This is the way the world ends: not with a bang but a bronchial spasm. That is, at least, according to William Delisle Hay’s 1880 novella, The Doom of the Great City. It imagines the entire population of London choked to death under a soot-filled fog. The story is told by the event’s lone survivor sixty years later as he recalls “the greatest calamity that perhaps this earth has ever witnessed” at what was, for Hay’s first readers, the distant future date of 1942.

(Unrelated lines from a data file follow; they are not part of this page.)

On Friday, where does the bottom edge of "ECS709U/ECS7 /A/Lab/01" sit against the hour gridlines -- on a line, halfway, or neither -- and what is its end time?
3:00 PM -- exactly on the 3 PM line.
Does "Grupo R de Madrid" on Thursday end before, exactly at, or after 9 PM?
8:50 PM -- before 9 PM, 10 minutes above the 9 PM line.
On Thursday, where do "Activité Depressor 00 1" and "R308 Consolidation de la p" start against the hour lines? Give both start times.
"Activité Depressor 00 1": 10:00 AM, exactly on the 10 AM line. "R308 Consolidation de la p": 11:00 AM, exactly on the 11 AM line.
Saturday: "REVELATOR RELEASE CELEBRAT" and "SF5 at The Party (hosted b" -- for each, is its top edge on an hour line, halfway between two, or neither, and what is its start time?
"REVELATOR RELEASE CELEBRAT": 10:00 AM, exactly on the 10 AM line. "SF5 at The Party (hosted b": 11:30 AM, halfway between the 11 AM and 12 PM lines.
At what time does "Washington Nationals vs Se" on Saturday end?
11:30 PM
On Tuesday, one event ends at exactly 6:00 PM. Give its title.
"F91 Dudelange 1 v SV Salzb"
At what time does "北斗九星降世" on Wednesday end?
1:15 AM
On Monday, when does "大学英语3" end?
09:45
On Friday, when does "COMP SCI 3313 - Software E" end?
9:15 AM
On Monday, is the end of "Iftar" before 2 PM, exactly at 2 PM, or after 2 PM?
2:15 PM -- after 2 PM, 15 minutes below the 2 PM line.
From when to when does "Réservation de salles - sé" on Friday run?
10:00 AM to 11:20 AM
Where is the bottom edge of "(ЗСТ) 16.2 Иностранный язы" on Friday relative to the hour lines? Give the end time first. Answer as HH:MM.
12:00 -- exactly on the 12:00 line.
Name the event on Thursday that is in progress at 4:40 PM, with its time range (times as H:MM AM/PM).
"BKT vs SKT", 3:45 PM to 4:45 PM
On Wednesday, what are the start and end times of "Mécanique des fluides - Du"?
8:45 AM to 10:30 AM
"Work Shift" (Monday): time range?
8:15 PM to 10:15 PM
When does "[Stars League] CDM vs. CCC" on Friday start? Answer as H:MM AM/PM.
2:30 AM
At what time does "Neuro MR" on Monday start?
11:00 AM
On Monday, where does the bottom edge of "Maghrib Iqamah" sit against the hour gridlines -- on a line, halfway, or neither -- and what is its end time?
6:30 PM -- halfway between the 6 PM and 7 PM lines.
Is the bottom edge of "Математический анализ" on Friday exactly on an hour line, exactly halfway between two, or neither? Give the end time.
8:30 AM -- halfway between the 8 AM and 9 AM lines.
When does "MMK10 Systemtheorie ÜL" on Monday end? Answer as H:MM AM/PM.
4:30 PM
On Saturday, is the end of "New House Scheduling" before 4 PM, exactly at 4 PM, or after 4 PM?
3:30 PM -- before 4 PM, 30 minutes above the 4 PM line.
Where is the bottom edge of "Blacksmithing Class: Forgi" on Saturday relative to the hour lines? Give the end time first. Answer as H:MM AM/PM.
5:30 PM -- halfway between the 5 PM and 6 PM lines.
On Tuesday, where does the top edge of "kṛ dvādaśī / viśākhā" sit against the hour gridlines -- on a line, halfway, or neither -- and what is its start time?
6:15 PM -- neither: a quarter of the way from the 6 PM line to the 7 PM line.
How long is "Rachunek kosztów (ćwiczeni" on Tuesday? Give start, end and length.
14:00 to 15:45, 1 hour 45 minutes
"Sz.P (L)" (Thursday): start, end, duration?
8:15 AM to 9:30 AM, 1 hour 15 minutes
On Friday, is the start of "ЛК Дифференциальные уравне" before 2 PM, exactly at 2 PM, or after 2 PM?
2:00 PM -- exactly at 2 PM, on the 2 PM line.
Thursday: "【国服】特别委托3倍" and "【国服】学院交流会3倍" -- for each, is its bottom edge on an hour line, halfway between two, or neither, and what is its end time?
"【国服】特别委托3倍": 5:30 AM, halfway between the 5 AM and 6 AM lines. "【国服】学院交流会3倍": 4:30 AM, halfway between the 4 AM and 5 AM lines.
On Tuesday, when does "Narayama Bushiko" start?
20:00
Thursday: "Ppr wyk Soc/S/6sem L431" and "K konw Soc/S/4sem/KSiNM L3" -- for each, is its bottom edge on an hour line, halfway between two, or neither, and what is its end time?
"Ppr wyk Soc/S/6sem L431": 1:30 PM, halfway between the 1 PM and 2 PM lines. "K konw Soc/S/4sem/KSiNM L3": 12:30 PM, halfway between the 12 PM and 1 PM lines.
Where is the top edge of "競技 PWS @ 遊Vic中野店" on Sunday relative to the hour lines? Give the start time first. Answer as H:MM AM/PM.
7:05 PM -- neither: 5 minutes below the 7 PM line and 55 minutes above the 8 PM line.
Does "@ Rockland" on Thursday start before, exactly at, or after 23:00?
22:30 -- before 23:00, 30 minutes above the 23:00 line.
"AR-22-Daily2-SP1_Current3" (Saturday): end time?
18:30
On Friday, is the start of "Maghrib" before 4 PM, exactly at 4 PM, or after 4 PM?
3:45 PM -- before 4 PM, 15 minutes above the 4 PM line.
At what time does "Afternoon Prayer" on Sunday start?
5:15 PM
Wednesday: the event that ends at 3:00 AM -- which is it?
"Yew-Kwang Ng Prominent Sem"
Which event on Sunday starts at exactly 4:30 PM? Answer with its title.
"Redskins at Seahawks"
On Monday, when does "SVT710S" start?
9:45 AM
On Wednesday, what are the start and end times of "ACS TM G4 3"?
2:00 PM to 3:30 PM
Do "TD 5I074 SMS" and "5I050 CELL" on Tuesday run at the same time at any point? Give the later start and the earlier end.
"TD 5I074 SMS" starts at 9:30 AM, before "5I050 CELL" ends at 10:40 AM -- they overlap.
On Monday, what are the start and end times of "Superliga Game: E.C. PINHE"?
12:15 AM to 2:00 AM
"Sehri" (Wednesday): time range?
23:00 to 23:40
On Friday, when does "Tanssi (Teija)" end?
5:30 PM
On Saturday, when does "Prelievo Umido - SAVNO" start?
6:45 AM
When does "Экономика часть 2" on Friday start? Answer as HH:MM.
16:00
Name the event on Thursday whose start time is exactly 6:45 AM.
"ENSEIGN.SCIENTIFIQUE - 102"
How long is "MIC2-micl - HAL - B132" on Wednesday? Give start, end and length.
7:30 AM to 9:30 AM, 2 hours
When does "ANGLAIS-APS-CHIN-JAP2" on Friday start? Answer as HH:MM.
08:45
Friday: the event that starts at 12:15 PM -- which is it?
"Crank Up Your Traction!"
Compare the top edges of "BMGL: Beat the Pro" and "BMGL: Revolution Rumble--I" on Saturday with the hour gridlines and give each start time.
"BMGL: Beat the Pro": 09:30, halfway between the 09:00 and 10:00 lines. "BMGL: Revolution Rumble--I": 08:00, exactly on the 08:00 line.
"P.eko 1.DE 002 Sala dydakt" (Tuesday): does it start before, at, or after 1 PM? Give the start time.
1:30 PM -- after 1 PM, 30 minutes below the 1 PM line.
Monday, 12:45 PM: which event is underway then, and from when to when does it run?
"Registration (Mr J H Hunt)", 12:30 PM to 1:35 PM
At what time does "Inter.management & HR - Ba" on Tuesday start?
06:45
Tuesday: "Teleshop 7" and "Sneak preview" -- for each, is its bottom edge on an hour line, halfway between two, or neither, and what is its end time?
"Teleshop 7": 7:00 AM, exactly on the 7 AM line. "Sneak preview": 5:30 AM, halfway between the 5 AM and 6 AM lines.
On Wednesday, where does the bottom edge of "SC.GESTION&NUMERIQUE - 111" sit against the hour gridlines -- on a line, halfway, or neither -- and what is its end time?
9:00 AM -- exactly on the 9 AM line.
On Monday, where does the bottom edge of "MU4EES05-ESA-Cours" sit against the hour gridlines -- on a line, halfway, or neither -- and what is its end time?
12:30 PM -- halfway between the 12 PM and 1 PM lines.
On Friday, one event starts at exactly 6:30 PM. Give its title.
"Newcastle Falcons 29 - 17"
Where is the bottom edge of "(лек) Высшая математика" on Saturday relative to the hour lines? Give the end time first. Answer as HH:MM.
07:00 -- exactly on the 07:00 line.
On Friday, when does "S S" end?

The novella received only mild acclaim among its late Victorian readers, and today it is almost forgotten. But, surprisingly enough, it has become possible to read our social and environmental problems foretold in Hay’s strange little story. In our age of global warming, acid rain, and atmospheric pollution, we may become the first readers to take Hay seriously. When Hay imagines a city whose wealth and “false social system” lulls it into complacency, we can recognize ourselves in his words. And as for those air problems that loomed dangerously around them, Londoners “looked upon them in the light of a regular institution, not caring to investigate their cause with a view to some means of mitigating them”. At moments like these, we get the feeling that Hay’s obscure 135-year-old story is eerily prophetic.
But before we canonize Hay as an environmentalist and his story as An Inconvenient Truth in Victorian garb, we have to look at the story’s other features. Readers of The Doom of the Great City unfailingly notice that the story does not fit easily with other science fiction narratives, but seems to belong also to another class of tales, which Brian Stableford has called “ringing accounts of richly deserved punishment”. This is because Hay’s narrator seems to slide back and forth between material and moral explanations for pollution. While he talks of how “In those latter days there had been past years of terribly bad weather, destroying harvests”, he adds in the same paragraph, “prostitution flourished rampantly, while Chastity laid down her head and died! Evil! — one seemed to see it everywhere!”